Requirement 1 >>
Answer these questions using the game description:
(a) How many cards make up each suit of the deck?
(b) Which letters appear on the five cards in a suit that are not numbered?
(c) Which forms of timing device are listed?
Requirement 2 >> Reproduce the stretch of the game description from "A set of Dice" through "is as follows.".

Document segment >>

** Start **

A card and dice game comprising a Deck of Cards **10**, a set of three Dice **14**, and a Timing Device **16**.

A Deck of Cards **10** divided into four suits of fifteen cards each, ten of which are numbered one through ten, the remaining five having the letters “Z”, “Ê”, “T”, “R”, and “E” respectively. Each card has its value printed on the upper left corner, the center, and mirrored on the bottom right corner as evident on Card Face **12**. The suit's symbol is imprinted on the upper left, the center, and mirrored on the bottom right.

A set of Dice **14** are provided as shown in FIG.2, which may be ordinary game dice, each in the form of a cube with six square sides, each side having one or more dots thereon respectively from one through six dots.

A Timing Device **16** to monitor time allotted per round of the game. The device may be in the form of but not limited to a sand timer, electronic timer, or mechanical timer.

There are numerous ways in which the game may be played both alone and with multiple players. The preferred embodiment is as follows.

** End **

Dataset content >>
** Start **

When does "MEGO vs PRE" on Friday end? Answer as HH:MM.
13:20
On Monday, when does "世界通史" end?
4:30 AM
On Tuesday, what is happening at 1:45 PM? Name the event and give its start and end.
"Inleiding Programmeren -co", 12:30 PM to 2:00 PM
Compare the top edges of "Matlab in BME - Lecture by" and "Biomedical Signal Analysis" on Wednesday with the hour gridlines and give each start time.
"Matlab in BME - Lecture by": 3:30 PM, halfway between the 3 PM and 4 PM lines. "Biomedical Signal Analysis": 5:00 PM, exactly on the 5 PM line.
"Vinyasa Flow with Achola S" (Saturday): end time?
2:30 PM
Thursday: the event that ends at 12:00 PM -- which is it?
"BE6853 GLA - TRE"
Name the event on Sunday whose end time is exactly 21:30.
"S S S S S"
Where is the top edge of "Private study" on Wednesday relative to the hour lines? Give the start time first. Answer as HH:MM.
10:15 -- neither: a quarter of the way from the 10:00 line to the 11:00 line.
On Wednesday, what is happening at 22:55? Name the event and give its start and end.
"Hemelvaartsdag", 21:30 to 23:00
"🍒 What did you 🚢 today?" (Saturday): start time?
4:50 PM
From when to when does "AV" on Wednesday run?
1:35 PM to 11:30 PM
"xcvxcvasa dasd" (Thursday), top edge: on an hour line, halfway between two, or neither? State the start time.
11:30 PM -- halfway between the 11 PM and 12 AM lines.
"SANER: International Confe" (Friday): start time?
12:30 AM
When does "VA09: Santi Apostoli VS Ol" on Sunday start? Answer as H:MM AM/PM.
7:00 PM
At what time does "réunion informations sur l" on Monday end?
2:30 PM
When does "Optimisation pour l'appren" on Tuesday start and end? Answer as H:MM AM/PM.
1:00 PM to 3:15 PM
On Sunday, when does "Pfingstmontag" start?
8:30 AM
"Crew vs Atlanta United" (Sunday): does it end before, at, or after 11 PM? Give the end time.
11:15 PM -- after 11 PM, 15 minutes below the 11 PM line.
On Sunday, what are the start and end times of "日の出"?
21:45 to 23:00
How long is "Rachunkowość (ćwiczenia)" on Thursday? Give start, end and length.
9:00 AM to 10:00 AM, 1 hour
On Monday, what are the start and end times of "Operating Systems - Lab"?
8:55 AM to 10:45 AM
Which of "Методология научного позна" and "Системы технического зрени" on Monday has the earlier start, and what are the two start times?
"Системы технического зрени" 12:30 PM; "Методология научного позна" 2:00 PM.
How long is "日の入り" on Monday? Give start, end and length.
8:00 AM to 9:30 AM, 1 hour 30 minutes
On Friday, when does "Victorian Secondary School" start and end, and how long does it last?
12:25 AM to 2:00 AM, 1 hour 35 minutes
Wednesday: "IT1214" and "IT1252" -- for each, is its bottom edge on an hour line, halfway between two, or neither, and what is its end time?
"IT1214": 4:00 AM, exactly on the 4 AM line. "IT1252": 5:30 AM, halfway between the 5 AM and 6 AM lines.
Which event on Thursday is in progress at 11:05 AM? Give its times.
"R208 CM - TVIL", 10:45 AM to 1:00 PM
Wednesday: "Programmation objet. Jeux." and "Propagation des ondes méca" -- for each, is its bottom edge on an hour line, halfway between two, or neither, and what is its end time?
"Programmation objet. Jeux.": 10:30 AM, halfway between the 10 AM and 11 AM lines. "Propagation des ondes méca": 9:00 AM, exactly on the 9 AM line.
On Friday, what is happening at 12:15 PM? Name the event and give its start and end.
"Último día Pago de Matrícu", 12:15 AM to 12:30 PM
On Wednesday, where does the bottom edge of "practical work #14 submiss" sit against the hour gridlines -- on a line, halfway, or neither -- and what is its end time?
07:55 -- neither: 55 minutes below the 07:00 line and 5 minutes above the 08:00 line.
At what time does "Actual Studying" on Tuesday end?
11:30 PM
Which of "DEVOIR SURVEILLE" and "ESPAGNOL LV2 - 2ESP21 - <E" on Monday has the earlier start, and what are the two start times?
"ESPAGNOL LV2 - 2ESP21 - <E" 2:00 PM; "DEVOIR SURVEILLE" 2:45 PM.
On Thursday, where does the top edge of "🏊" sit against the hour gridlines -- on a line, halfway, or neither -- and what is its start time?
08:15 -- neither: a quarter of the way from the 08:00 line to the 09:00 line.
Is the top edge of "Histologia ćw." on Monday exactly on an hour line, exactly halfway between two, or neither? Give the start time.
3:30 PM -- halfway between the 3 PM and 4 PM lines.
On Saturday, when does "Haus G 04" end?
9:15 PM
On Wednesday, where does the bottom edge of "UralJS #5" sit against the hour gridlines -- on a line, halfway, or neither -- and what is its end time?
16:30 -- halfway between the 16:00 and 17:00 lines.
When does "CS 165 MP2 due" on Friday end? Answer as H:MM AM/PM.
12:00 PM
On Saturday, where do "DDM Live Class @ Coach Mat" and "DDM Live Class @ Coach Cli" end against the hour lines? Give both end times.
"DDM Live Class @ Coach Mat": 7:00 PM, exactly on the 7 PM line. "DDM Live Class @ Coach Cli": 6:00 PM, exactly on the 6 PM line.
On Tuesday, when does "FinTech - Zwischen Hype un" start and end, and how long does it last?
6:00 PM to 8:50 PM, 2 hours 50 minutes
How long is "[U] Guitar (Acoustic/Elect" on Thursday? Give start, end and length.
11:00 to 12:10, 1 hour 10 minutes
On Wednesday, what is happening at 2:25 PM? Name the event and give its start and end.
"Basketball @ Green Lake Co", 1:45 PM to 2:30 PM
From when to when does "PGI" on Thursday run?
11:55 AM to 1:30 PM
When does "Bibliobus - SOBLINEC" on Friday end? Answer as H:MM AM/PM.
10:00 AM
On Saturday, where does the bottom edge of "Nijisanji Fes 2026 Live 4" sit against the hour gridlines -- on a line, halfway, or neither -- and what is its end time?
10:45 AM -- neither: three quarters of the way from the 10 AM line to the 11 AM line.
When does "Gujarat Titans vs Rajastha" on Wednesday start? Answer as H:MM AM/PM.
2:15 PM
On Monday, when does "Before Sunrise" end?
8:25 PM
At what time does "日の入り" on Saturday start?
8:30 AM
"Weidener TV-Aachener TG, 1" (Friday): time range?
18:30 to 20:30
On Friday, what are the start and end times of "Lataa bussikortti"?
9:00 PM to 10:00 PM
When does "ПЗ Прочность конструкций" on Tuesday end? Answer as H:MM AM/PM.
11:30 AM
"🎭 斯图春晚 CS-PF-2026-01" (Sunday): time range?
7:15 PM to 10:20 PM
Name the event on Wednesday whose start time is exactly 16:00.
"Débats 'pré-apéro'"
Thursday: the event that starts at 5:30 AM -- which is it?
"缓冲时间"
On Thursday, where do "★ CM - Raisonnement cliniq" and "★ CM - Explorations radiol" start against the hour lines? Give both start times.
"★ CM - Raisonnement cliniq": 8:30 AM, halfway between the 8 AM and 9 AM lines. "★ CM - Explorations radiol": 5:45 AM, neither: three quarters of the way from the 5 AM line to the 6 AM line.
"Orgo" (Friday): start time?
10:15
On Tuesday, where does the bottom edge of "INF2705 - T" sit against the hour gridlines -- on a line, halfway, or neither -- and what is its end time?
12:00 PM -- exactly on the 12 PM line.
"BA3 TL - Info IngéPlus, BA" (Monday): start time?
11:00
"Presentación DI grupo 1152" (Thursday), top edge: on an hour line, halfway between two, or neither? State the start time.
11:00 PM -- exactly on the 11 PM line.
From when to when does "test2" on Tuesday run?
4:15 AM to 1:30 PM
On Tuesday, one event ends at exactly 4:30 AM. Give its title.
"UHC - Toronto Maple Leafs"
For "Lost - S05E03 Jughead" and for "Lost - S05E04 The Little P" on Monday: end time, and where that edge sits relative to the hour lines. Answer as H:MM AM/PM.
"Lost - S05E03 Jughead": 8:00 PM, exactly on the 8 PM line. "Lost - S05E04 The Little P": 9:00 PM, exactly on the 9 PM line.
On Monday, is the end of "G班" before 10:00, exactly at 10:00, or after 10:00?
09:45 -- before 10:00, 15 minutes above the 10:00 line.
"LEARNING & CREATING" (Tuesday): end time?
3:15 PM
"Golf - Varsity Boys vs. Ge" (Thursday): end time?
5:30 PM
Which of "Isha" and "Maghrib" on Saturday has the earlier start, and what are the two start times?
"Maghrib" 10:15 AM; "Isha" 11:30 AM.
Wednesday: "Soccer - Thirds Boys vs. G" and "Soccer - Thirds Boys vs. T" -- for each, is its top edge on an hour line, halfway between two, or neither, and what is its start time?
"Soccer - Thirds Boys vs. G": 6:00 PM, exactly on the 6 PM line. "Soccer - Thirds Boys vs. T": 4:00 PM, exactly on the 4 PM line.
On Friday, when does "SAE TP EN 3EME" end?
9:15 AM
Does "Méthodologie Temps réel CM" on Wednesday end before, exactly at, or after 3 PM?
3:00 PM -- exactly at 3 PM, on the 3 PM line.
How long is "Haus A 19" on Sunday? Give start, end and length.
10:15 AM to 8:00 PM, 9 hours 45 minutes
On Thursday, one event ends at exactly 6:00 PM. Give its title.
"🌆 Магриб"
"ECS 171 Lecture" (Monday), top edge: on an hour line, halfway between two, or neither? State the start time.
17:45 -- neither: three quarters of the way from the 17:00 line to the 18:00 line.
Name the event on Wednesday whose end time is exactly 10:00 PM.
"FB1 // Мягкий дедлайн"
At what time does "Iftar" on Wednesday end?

** End **

Solution 1 >>
(a) Fifteen cards.
(b) "Z", "Ê", "T", "R", and "E".
(c) A sand timer, an electronic timer, or a mechanical timer.

Solution 2 >>
A set of Dice **14** are provided as shown in FIG.2, which may be ordinary game dice, each in the form of a cube with six square sides, each side having one or more dots thereon respectively from one through six dots.

A Timing Device **16** to monitor time allotted per round of the game. The device may be in the form of but not limited to a sand timer, electronic timer, or mechanical timer.

There are numerous ways in which the game may be played both alone and with multiple players. The preferred embodiment is as follows.